Brano fornito:
○ ○ ○ ○ ○ ○ ○

Dall’isola delle Bambole in Messico alla Reborn: quando la bambola fa parlare di sé

Quando ho sentito questa storia ho pensato immediatamente a “Profondo rosso”, il thriller del 1975 di Dario Argento. Il killer manifesta la sua presenza attorniandosi di bambole, di diverse dimensioni, che sono servite al regista per creare il giusto pathos.

Isola delle Bambole in Messico

La bambola, infatti, oggetto che dovrebbe evocare solo ricordi positivi, legati all’infanzia, diviene subito elemento “stonato” se posta in qualunque altro contesto.

Forse perché legata a riti e sortilegi dagli effetti nefasti – le cosiddette bambole woodoo o wudù –, oppure perché simbolo d’innocenza, fatto sta che una bambola non propriamente nelle mani di un bambino, appare sempre come un elemento che porta a turbamenti.

A tal proposito esiste un’isola, l’Isla de las Munecas anche detta Isola delle bambole, situata sul lago Teshuil fra Xochimilco e Città del Messico, considerata uno dei luoghi più macabri al mondo, se non proprio pericoloso.

Si tratta di un luogo che richiama ogni anno migliaia di turisti, poiché nei suoi anfratti sono posizionate delle bambole, appese e sospese nel vuoto, proprio come nelle più rinomate trasposizioni cinematografiche di genere horror.

Isola delle Bambole in Messico

Intere; rotte; teste; prive di arti, sono bambole vecchie e nuove che contribuiscono a rendere “noir” il clima dell’isola. Tutto ha inizio nel 1950, quando in loco si trasferisce Don Julian Santana, un uomo desideroso di mettere a frutto quel terreno così fecondo. Le leggende sulle motivazioni dell’uomo si sprecano, e ve ne sono di discordanti.

Pare che egli si fosse stabilito sull’isola in seguito ad una delusione amorosa, e che abbia visto un giorno annegare una bambina. Altre teorie reputano che l’abbia uccisa lui stesso; così come che le bambine fossero tre, e ne morì solo una. È una cosa che non appureremo mai con esattezza, ma basti pensare che da allora l’uomo ha iniziato ad appendere in giro delle bambole, per tributare la piccola morta.

○ ○ ○ ○ ○ ○ ○

Compiti da svolgere:
(a) Rispondi a queste domande sul testo sull'Isola delle Bambole:
(i) In che anno è uscito il thriller "Profondo rosso"?
(ii) Su quale lago si trova l'isola?
(iii) In che anno Don Julian Santana si trasferisce sull'isola?
(b) Copia dal testo sull'Isola delle Bambole il brano che va da "Forse perché legata" fino a "di genere horror." incluso.

Contenuto del dataset:

○ ○ ○ ○ ○ ○ ○

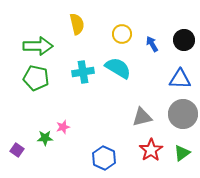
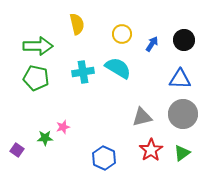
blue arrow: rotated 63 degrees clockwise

○ ○ ○ ○ ○ ○ ○

Soluzioni degli esercizi:
(a)
(i) Nel 1975.
(ii) Sul lago Teshuil.
(iii) Nel 1950.

(b)
Forse perché legata a riti e sortilegi dagli effetti nefasti – le cosiddette bambole woodoo o wudù –, oppure perché simbolo d’innocenza, fatto sta che una bambola non propriamente nelle mani di un bambino, appare sempre come un elemento che porta a turbamenti.

A tal proposito esiste un’isola, l’Isla de las Munecas anche detta Isola delle bambole, situata sul lago Teshuil fra Xochimilco e Città del Messico, considerata uno dei luoghi più macabri al mondo, se non proprio pericoloso.

Si tratta di un luogo che richiama ogni anno migliaia di turisti, poiché nei suoi anfratti sono posizionate delle bambole, appese e sospese nel vuoto, proprio come nelle più rinomate trasposizioni cinematografiche di genere horror.